O paciente tem o aval para fumar quando quiser, mas o importante é onde irá fumar.

Se estiver em casa, ele deve ficar em pé e ir para um lugar sem nenhum conforto, como ficar parado de frente para uma parede. Se gostar de fumar no carro, só pode acender o cigarro quando parar de dirigir. Segundo Scholz, automaticamente o fumante passa a reduzir o consumo.

A especialista no combate ao tabagismo esclarece, no entanto, que a técnica sozinha não consegue fazer um paciente parar de fumar. Existem fumantes mais “mecânicos”, ligados aos hábitos do dia a dia, mas também existem os dependentes químicos da nicotina.

Por isso, observar o dia a dia ajuda a reduzir em alguns dos casos. Mas às vezes a única forma de resolver é ir atrás do tratamento completo. Isso pode envolver o uso de medicamentos, como adesivos e remédios que ajudam a controlar a fissura.

Em tempos de coronavírus, os médicos defendem uma estratégia de “redução de danos”. O importante é não pirar, não aumentar o carga de cigarros diária.

“Claro que não é igual a parar de fumar. Mas, quando você, como na pandemia, aumenta o consumo 20%, 30%, 40%, você aumenta seu risco cardiovascular. A gente tem várias mortes em domicílio, muita morte súbita em casa, e o cigarro, muitas vezes, está envolvido nisso”.
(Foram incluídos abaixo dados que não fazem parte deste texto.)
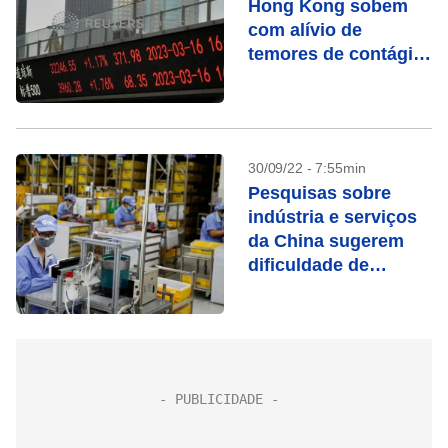
Hong Kong sobem
com alívio de
temores de contágio
bancário
30/09/22 - 7:55min
Pesquisas sobre
indústria e serviços
da China sugerem
dificuldade de
recuperação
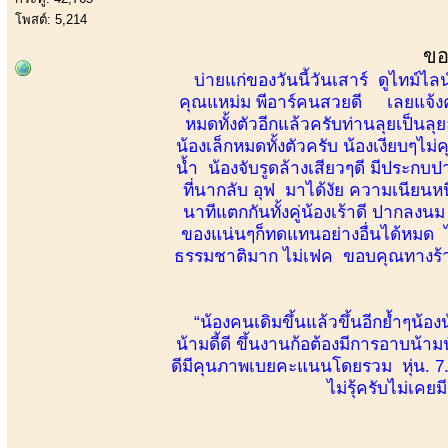
โพสต์: 5,214
ขอ
บ่ายแก่ของวันนี้วันเสาร์ ดูไทม์ไลน์
คุณแหม่ม พีอาร์คนสวยดี เลยแจ้งค
หมดทั้งตัวอีกแล้วครับท่านลุยเป็นล
น้องเล็กหมดทั้งตัวครับ น้องเงียบๆไม
น้ำ น้องจับรูดล้างเสียวๆดี มีประกบป
ที่นากลับ อุฟ มาได้งัย ความเนียน
นาทีแตกกันทั้งคู่น้องเร้าดี ปากล
ของแน่นๆก็ทดแทนอย่างอื่นได้หมด ไม
ธรรมชาติมาก ไม่เฟค ขอบคุณทางร้านค
“น้องคนเดิมขึ้นแล้วขึ้นอีกย้ำๆน้องน
น้ามดี้ดี ขึ้นงานก้อต้องมีการอาบน้า
ดีมีคุนภาพเบยคะแนนโดยรวม หุ่น
ไม่รุ้ครับไม่เคย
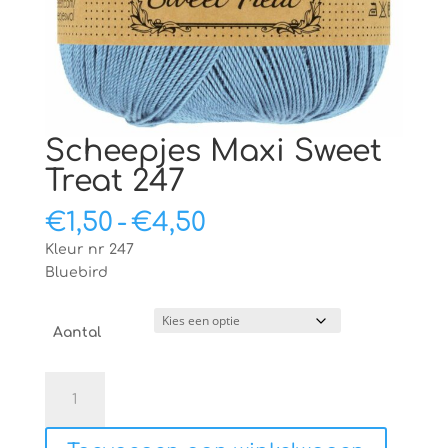
Scheepjes Maxi Sweet
Treat 247
Prijsklasse:
€
1,50
-
€
4,50
€1,50
Kleur nr 247
tot
Bluebird
€4,50
Aantal
Scheepjes
Maxi
Sweet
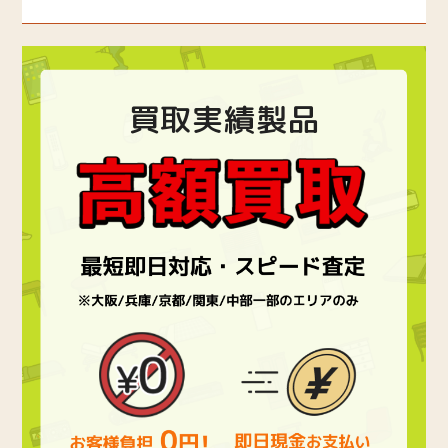
買取実績製品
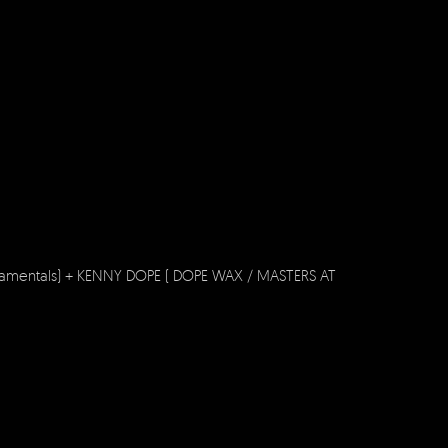
amentals) + KENNY DOPE ( DOPE WAX / MASTERS AT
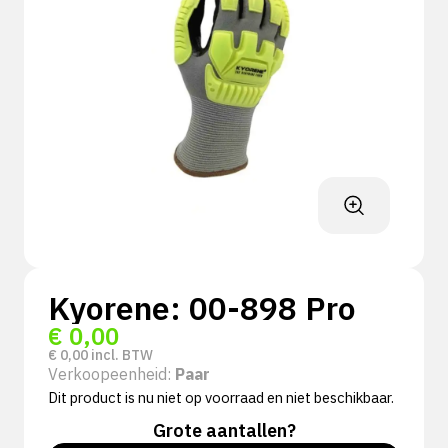
Kyorene: 00-898 Pro
€
0,00
€
0,00
incl. BTW
Verkoopeenheid:
Paar
Dit product is nu niet op voorraad en niet beschikbaar.
Grote aantallen?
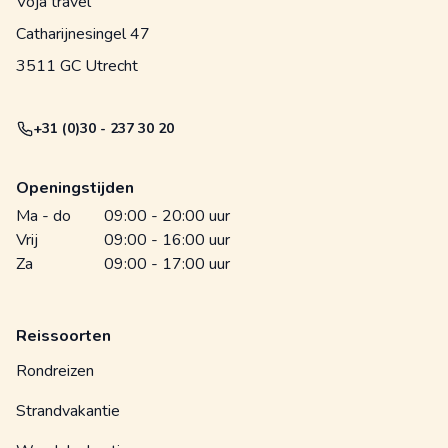
Voja travel
Catharijnesingel 47
3511 GC Utrecht
+31 (0)30 - 237 30 20
Openingstijden
Ma - do
09:00 - 20:00 uur
Vrij
09:00 - 16:00 uur
Za
09:00 - 17:00 uur
Reissoorten
Rondreizen
Strandvakantie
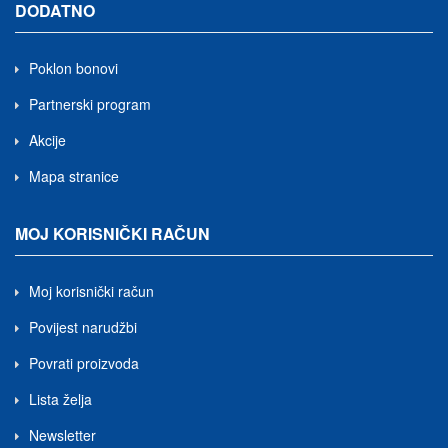
DODATNO
Poklon bonovi
Partnerski program
Akcije
Mapa stranice
MOJ KORISNIČKI RAČUN
Moj korisnički račun
Povijest narudžbi
Povrati proizvoda
Lista želja
Newsletter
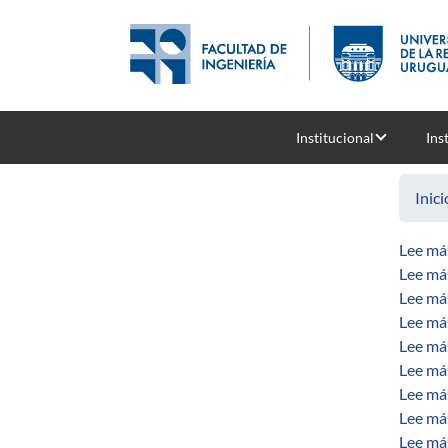
Pasar al contenido principal
Institucional
Ins
Inici
Lee má
Lee má
Lee má
Lee má
Lee má
Lee má
Lee má
Lee má
Lee má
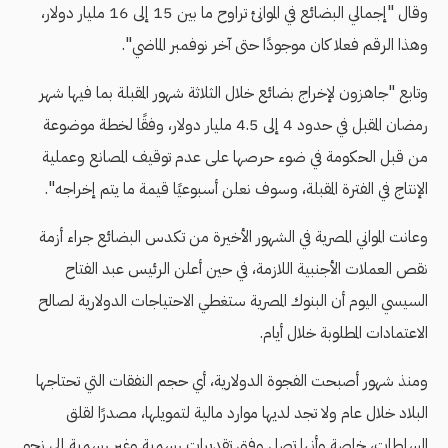
وقال "إجمالي البضائع في الموانئ تراوح ما بين 15 إلى 16 مليار دولار،
وهذا الرقم فعلا كان موجودًا حتى آخر نوفمبر الماضي".
وتابع "جاهزون لإخراج بضائع خلال الثلاثة شهور المقبلة بما فيها شهر
رمضان المقبل في حدود 4 إلى 4.5 مليار دولار، وفقًا لخطة موضوعة
من قبل الحكومة في ضوء حرصها على عدم توقيف المصانع وعملية
الإنتاج في الفترة المقبلة، وسوف نعلن أسبوعيًا قيمة ما يتم إخراجه".
وعانت المواني المصرية في الشهور اﻷخيرة من تكدس البضائع جراء أزمة
نقص العملات الأجنبية اللازمة، في حين أعلن الرئيس عبد الفتاح
السيسي اليوم أن البنوك المصرية ستغطي الاحتياجات الدولارية لصالح
الاعتمادات المطلوبة خلال أيام.
ومنذ شهور أصبحت الفجوة الدولارية، أي حجم النفقات التي تحتاجها
البلاد خلال عام ولا تجد لديها موارد مالية لتمويلها، مصدرًا لقلق
السلطات، خاصة وأنها تصل وفق تقديرات رسمية وغير رسمية إلى نحو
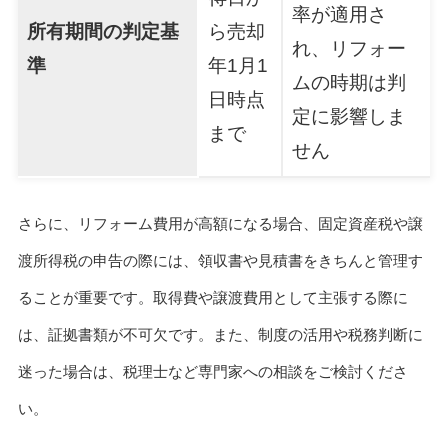
率が適用さ
所有期間の判定基
ら売却
れ、リフォー
準
年1月1
ムの時期は判
日時点
定に影響しま
まで
せん
さらに、リフォーム費用が高額になる場合、固定資産税や譲
渡所得税の申告の際には、領収書や見積書をきちんと管理す
ることが重要です。取得費や譲渡費用として主張する際に
は、証拠書類が不可欠です。また、制度の活用や税務判断に
迷った場合は、税理士など専門家への相談をご検討くださ
い。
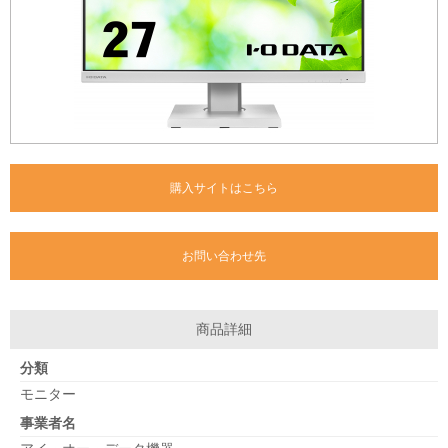
購入サイトはこちら
お問い合わせ先
商品詳細
分類
モニター
事業者名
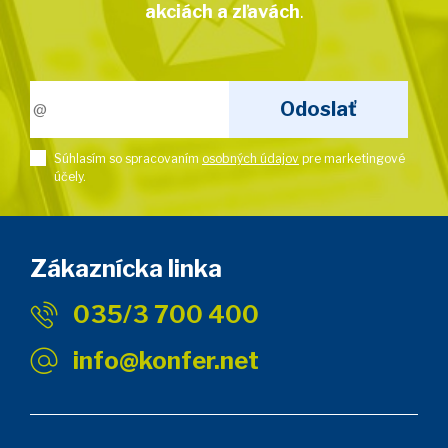
akciách a zľavách
.
Súhlasím so spracovaním
osobných údajov
pre marketingové
účely.
Zákaznícka linka
035/3 700 400
info@konfer.net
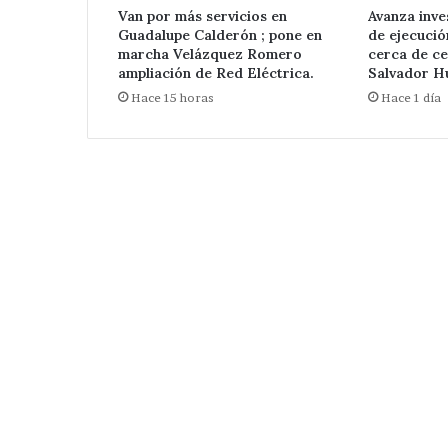
Nicolás
Van por más servicios en
Avanza inve
Zoyapetlayoca 
Zoyapetlayoca
Guadalupe Calderón ; pone en
de ejecuci
.
marcha Velázquez Romero
cerca de ce
ampliación de Red Eléctrica.
Salvador Hu
Hace 15 horas
Hace 1 día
“Quando você tem uma cota de cigarros que fumava há 20, 30 anos, o seu organismo começa a tentar equilibrar e tem mecanismos de defesa. De repente, você aumenta seu consumo e seu corpo não está preparado, é uma agressão adicional. Boa parte dos quadros cardiovasculares e até pulmonares que a gente vê é porque descompensou por aumento excessivo do consumo”.

Coronavírus e cigarro

Ainda não há um consenso sobre a relação entre cigarro e o Sars CoV-2, mas o pneumologista José Rodrigues Pereira diz que, baseado nas evidências científicas, “o cigarro traz um processo de irritação para os brônquios. Um brônquio inflamado, um brônquio irritado, ele é mais suscetível a infecções virais e bacterianas, como a do coronavírus”.

A cardiologista do Incor diz que é cedo para cravar qual é a influência do cigarro com relação à Covid-19. Segundo Scholz, as novas variantes do vírus passaram a atingir pessoas mais jovens e são elas que têm o costume de fumar mais – os próximos estudos devem confirmar se os fumantes são ou não parte do grupo de risco.

Independentemente disso, os dois afirmam: é possível parar de fumar na pandemia. Seja por medo do vírus, seja por força de vontade. E se não der, a tentativa de não sair do controle já é o suficiente.